The pharmacokinetics of dinutuximab beta were similar when administered alone here or co-administered with IL-2 in an earlier study, with mean peak plasma concentration of 11.2 µg/ml (SD 3.2) and 12.56 µg/ml (SD 0.68), respectively [17]. Similarly, the incidence of HACA responses and the levels of complement-dependent and antibody-dependent cellular cytotoxicity responses were also comparable with or without IL-2 [25]. These results demonstrate that there is no loss of biological activity in the absence of IL-2. The absence of a correlation between the peak/trough concentration or the area under the curve of dinutuximab beta in cycle 1, and HACA response or survival is in contrast to previous reports for dinutuximab [26, 27], underlining the molecular differences between these antibodies.

Limitations of the study include the heterogeneity of the enrolled patient population regarding their second-line therapy. The study was conducted to determine the activity of single-agent dinutuximab beta in patients with relapsed/refractory disease who had responded to a second-line therapy that was not predefined in the study protocol. Therefore, as all patients had to be in stable disease to be eligible, the responses must be interpreted with caution. In contrast, many other Phase 2 studies in neuroblastoma included patients with progressive disease at study entry.

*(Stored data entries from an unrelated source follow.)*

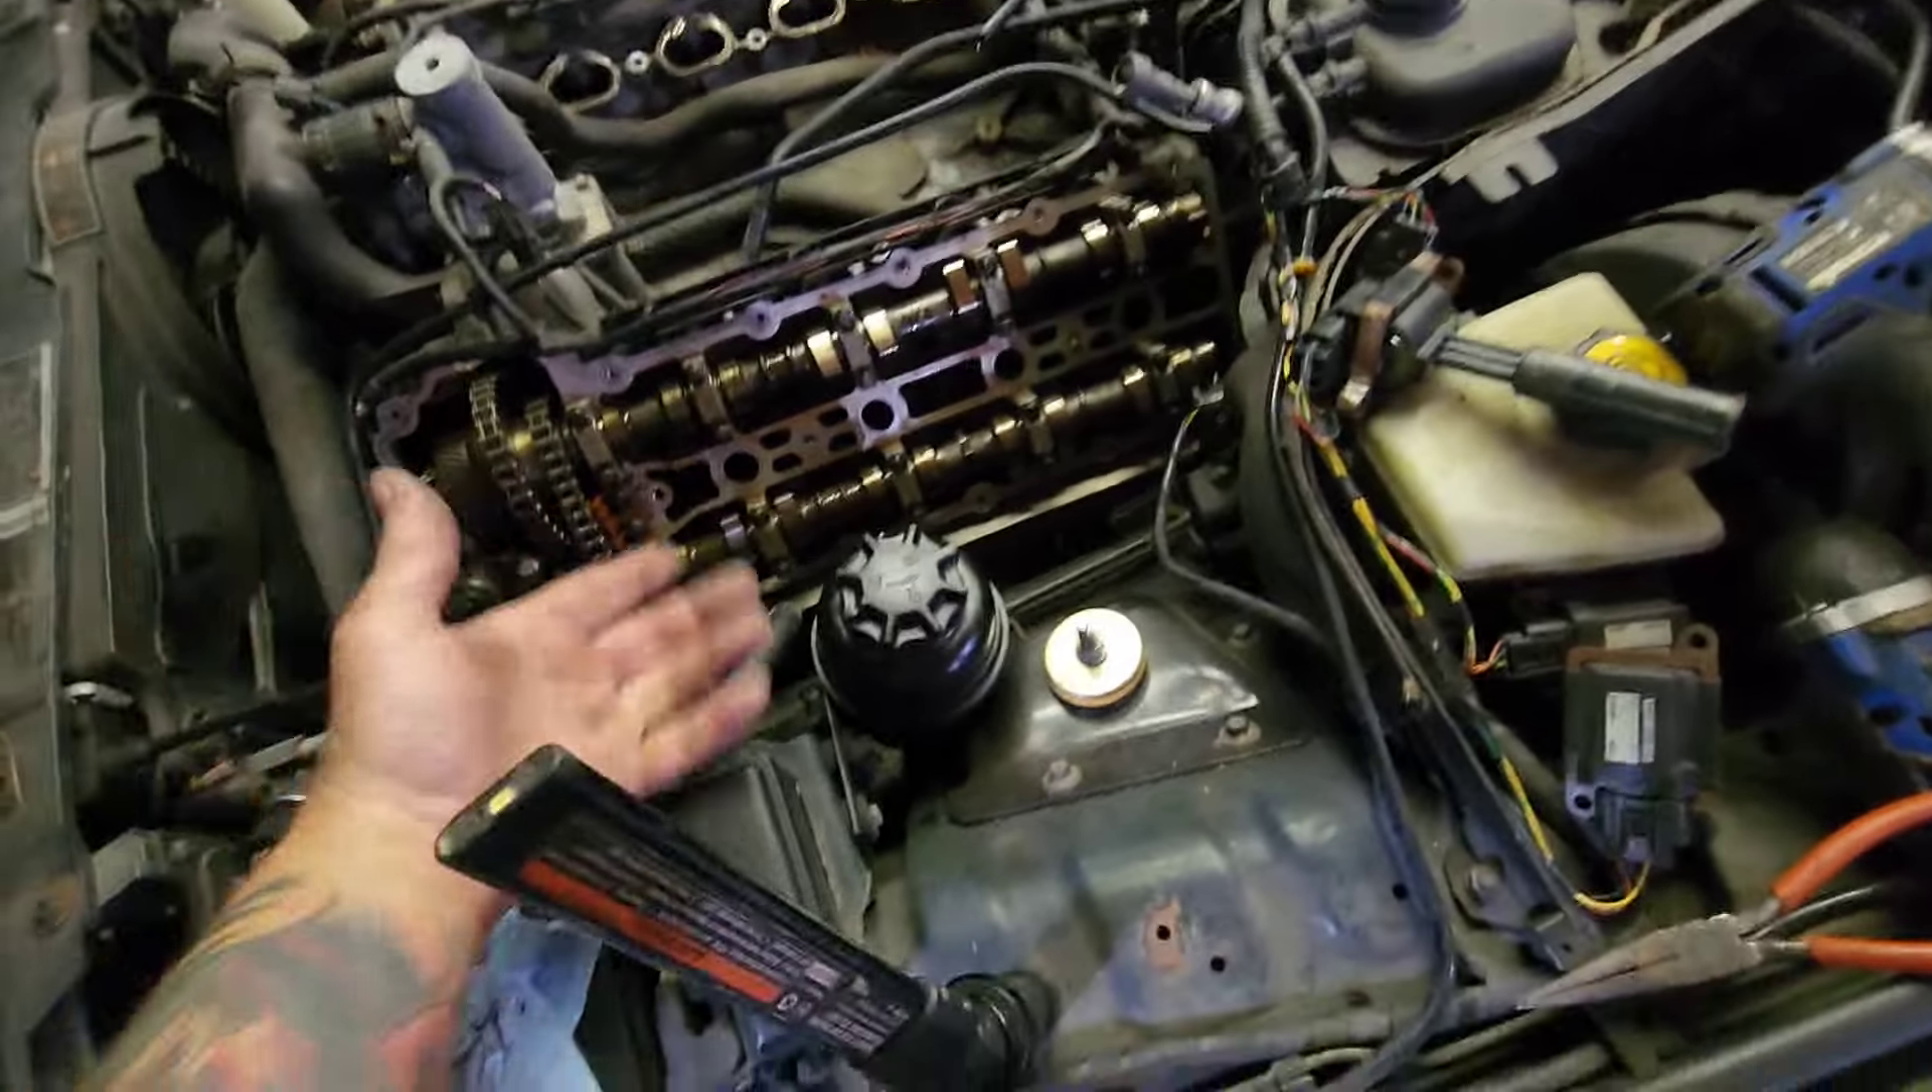But anyway, I went ahead and took the valve covers off.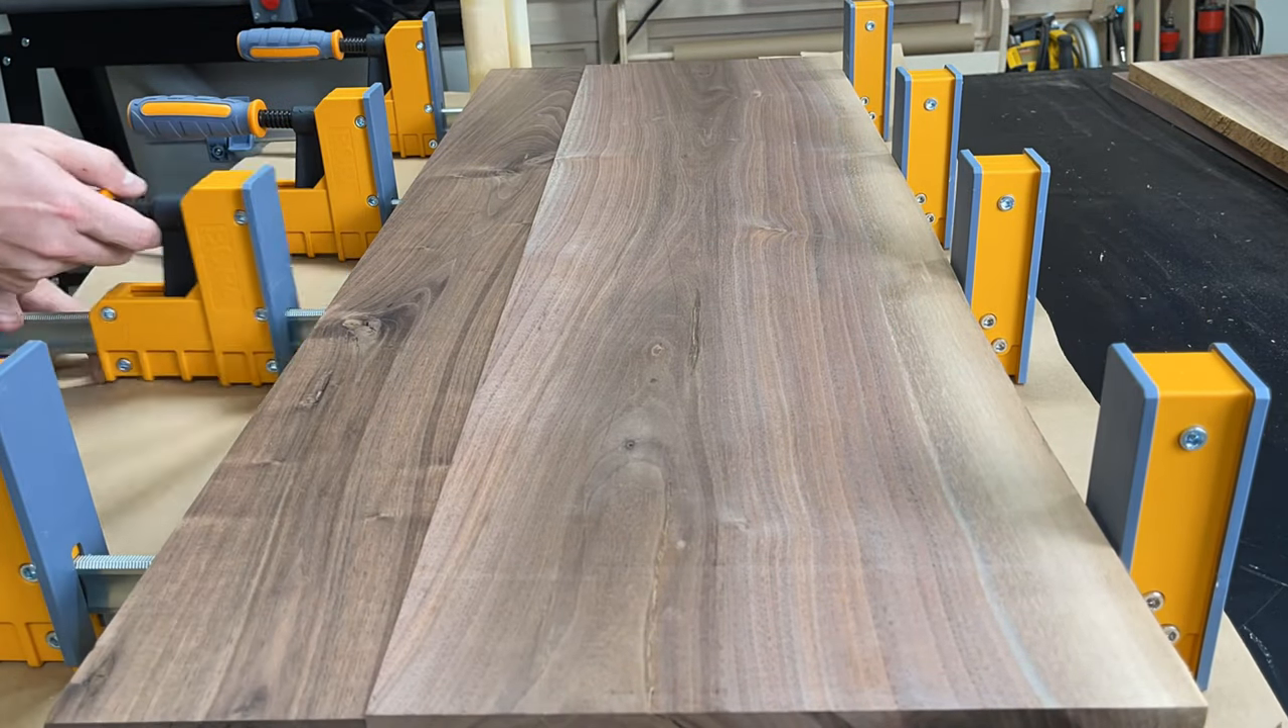So I had to glue another strip of walnut to the side of this particular board so that it was wide enough to serve as the top part of the bookshelf.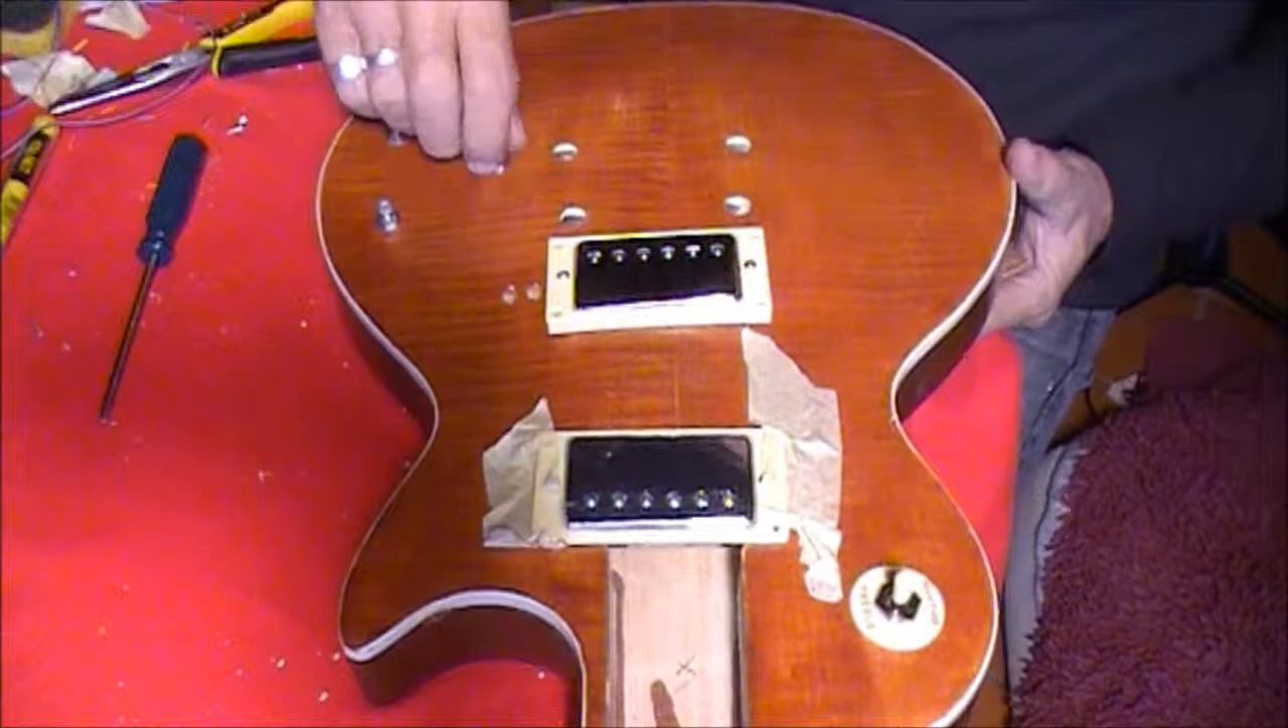We just need to put the volume and tone knobs on the top there.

Despite these limitations, our findings demonstrate that single-agent dinutuximab beta (i.e., without IL-2 and isotretinoin) administered by long-term, continuous infusion in patients with relapsed/refractory HR-NB was associated with improved tolerability and clinically significant and durable response rates that translated into encouraging three-year PFS and OS rates.